MARIA BERENICE DIAS: Advogada especializada em Direito Homoafetivo; Ex-desembargadora do Tribunal de Justiça do RS; Vice-Presidente Nacional do IBDFAM; Autora de vários livros jurídicos. Sítos: www.mbdias.com.br; www.mariaberenice.com.br; www.direitohomoafetivo.com.br
A Lei 11.340/06, a chamada Lei Maria da Penha, que cria mecanismos para coibir a violência doméstica contra a mulher, modo expresso, enlaça as relações homossexuais. Isto está dito no seu artigo 2º: “Toda mulher, independentemente de classe, raça, etnia, orientação sexual [...] goza dos direitos fundamentais inerentes à pessoa humana”. O parágrafo único do artigo 5º afirma que independem de orientação sexual todas as situações que configuram violência doméstica e familiar.
No momento em que é afirmado que está sob o abrigo da lei a mulher, sem se distinguir sua orientação sexual, alcançam-se tanto lésbicas como travestis, transexuais e transgêneros que mantêm relação íntima de afeto em ambiente familiar ou de convívio. Em todos esses relacionamentos, as situações de violência contra o gênero feminino justificam especial proteção.
No entanto, a lei não se limita a coibir e a prevenir a violência doméstica contra a mulher independentemente de sua identidade sexual. Seu alcance tem extensão muito maior. Como a proteção é assegurada a fatos que ocorrem no ambiente doméstico, isso quer dizer que as uniões de pessoas do mesmo sexo são entidade familiar. Violência doméstica, como diz o próprio nome, é violência que acontece no seio de uma família.
Diante da expressão legal, é imperioso reconhecer que as uniões homoafetivas constituem uma unidade doméstica, não importando o sexo dos parceiros. Quer as uniões formadas por um homem e uma mulher, quer as formadas por duas mulheres, quer as formadas por um homem e uma pessoa com distinta identidade de gênero, todas configuram entidade familiar. Ainda que a lei tenha por finalidade proteger a mulher, fato é que ampliou o conceito de família, independentemente do sexo dos parceiros.

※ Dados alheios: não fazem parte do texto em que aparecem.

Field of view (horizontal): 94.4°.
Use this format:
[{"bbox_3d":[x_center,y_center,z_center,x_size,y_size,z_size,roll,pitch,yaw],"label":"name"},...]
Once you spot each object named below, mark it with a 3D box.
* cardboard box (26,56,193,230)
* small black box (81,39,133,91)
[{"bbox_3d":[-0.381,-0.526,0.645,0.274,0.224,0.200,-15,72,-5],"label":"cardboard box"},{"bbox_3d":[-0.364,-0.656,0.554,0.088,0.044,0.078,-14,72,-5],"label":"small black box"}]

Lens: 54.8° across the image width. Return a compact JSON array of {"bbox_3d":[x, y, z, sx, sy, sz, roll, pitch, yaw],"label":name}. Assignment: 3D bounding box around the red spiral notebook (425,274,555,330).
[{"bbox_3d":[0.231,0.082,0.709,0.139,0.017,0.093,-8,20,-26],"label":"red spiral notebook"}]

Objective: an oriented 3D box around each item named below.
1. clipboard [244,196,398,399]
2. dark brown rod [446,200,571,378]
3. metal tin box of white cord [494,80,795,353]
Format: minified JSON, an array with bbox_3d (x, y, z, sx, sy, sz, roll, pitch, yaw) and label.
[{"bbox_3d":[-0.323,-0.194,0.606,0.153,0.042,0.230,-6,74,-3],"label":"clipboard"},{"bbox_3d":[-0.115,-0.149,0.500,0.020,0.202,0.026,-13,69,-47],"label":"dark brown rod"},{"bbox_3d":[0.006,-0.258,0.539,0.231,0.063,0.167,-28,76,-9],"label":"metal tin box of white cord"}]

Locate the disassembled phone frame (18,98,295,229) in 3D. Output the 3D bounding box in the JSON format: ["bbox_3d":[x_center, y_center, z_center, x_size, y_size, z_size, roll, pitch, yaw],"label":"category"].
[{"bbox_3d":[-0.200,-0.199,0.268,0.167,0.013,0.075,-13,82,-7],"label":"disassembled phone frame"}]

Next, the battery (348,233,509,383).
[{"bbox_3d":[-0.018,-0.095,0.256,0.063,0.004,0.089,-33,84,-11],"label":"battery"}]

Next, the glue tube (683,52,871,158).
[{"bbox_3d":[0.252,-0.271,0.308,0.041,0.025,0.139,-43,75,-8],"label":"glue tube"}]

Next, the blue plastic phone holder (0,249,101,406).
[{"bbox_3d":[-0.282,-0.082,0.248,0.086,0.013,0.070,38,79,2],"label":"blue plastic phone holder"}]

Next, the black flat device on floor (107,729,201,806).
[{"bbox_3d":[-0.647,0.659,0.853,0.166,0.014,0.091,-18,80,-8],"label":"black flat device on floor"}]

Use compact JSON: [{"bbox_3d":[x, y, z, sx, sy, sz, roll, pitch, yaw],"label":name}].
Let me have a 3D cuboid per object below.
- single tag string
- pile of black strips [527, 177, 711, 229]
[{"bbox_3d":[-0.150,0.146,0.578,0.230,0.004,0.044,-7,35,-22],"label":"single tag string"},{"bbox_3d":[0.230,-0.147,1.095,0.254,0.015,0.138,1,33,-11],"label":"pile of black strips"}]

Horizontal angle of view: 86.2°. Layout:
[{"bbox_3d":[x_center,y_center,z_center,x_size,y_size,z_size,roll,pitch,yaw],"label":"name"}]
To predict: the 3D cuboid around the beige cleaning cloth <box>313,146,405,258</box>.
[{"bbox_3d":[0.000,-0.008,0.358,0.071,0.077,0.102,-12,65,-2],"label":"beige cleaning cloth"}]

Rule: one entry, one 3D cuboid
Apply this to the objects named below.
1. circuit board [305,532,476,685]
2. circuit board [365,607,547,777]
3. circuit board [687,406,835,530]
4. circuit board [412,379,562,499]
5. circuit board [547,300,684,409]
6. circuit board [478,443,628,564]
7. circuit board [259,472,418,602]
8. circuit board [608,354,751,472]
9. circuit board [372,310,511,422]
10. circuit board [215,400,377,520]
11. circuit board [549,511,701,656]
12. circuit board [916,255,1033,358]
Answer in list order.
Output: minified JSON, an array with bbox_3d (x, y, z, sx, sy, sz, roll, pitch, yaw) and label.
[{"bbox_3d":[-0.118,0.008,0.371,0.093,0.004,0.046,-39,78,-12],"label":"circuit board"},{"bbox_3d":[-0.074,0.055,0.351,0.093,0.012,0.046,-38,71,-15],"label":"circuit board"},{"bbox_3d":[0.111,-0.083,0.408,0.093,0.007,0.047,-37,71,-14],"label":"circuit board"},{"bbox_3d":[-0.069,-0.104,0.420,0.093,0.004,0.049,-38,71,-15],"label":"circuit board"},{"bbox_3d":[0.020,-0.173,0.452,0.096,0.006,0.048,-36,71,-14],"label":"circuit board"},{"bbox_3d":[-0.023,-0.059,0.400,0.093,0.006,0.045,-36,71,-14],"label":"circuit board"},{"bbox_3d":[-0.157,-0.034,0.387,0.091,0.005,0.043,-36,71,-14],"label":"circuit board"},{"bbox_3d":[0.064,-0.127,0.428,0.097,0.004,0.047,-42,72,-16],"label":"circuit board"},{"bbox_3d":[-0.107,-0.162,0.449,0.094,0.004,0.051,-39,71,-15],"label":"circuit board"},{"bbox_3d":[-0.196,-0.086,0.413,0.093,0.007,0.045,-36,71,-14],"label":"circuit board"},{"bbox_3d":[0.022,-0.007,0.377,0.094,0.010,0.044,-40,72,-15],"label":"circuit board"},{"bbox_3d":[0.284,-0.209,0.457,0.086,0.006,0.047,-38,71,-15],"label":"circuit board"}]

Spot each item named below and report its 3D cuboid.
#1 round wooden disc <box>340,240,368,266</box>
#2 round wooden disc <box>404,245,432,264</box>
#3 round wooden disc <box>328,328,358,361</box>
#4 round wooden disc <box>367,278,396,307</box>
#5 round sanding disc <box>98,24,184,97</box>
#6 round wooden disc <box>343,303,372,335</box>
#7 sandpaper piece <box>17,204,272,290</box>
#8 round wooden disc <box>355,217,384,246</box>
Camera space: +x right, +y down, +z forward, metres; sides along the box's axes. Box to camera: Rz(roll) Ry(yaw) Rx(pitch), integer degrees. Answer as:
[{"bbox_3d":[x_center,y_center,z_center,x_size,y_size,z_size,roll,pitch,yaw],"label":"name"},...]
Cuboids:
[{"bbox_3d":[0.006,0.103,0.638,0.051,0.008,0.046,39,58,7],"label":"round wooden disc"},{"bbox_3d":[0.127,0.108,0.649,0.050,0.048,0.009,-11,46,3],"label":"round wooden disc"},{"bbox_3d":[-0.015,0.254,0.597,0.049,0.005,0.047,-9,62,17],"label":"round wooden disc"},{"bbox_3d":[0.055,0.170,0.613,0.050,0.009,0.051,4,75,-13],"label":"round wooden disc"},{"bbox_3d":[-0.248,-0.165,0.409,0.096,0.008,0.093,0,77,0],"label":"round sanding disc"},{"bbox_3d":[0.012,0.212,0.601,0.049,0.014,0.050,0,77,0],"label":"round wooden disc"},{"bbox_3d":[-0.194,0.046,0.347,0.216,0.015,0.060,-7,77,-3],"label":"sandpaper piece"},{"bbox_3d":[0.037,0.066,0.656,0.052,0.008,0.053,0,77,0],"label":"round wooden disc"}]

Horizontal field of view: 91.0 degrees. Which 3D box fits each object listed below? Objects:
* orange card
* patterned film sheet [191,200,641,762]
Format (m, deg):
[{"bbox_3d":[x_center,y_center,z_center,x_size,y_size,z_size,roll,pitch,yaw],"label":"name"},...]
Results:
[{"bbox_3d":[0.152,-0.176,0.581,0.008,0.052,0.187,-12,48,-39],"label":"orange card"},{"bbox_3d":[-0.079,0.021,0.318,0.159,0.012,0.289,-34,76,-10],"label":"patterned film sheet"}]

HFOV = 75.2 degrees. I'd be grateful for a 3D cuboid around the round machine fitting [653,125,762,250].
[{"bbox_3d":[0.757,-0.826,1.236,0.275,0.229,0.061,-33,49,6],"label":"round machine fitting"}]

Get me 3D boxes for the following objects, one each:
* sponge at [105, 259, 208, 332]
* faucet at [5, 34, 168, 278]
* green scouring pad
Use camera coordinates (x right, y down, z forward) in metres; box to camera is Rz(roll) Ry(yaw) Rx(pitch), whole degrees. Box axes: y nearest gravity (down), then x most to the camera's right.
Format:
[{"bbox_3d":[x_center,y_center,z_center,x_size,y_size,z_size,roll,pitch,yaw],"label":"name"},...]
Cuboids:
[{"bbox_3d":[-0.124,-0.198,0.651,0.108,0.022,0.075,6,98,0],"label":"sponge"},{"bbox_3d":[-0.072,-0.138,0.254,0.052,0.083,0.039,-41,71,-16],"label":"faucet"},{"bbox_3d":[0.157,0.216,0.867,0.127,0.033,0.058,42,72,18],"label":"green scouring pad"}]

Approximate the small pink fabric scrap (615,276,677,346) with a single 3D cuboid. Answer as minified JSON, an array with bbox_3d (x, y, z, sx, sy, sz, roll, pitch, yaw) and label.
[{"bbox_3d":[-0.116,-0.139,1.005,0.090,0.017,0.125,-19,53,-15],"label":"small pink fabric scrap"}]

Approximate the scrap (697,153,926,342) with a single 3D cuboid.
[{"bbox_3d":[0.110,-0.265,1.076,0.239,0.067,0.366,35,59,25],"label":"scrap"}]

Se também família é a união entre duas mulheres, igualmente é família a união entre dois homens. Basta invocar o princípio da igualdade.
A partir da nova definição de entidade familiar, não mais cabe questionar a natureza dos vínculos formados por pessoas do mesmo sexo. Ninguém pode continuar sustentando que, em face da omissão legislativa, não é possível emprestar-lhes efeitos jurídicos.
O avanço é muito significativo, pondo um ponto final à discussão que entretém a doutrina e divide os tribunais. Sequer de sociedade de fato cabe continuar falando, subterfúgio que tem conotação nitidamente preconceituosa, pois nega o componente de natureza sexual e afetiva dos vínculos homossexuais. Com isso, tais uniões eram relegadas ao âmbito do Direito das Obrigações, sendo vistas como um negócio com fins lucrativos. No final da sociedade, procedia-se à divisão de lucros mediante a prova da participação de cada parceiro na formação do patrimônio amealhado durante o período de convívio. Como sócios não constituem uma família, as uniões homoafetivas acabavam excluídas do âmbito do Direito de Família e do Direito das Sucessões. Esta era a tendência majoritária da jurisprudência, pois acanhado é o número de decisões que reconheciam tais uniões como estáveis.
A eficácia da nova lei é imediata, passando as uniões homossexuais a merecer a especial proteção do Estado (CF, art. 226). Em face da normatização levada a efeito, restam completamente sem razão de ser todos os projetos de lei que estão em tramitação e que visam a regulamentar, a união civil, a parceria civil registrada, entre outros. Esses projetos perderam o objeto uma vez que já há lei conceituando como entidade familiar ditas relações, não importando a orientação sexual de seus partícipes.
No momento em que as uniões de pessoas do mesmo sexo estão sob a tutela da lei que visa a combater a violência doméstica, isso significa, inquestionavelmente, que são reconhecidas como uma família, estando sob a égide do Direito de Família. Não mais podem ser reconhecidas como sociedades de fato, sob pena de se estar negando vigência à lei federal. Conseqüentemente, as demandas não devem continuar tramitando nas varas cíveis, impondo-se sua distribuição às varas de família.
Diante da definição de entidade familiar, não mais se justifica que o amor entre iguais seja banido do âmbito da proteção jurídica, visto que suas desavenças são reconhecidas como violência doméstica.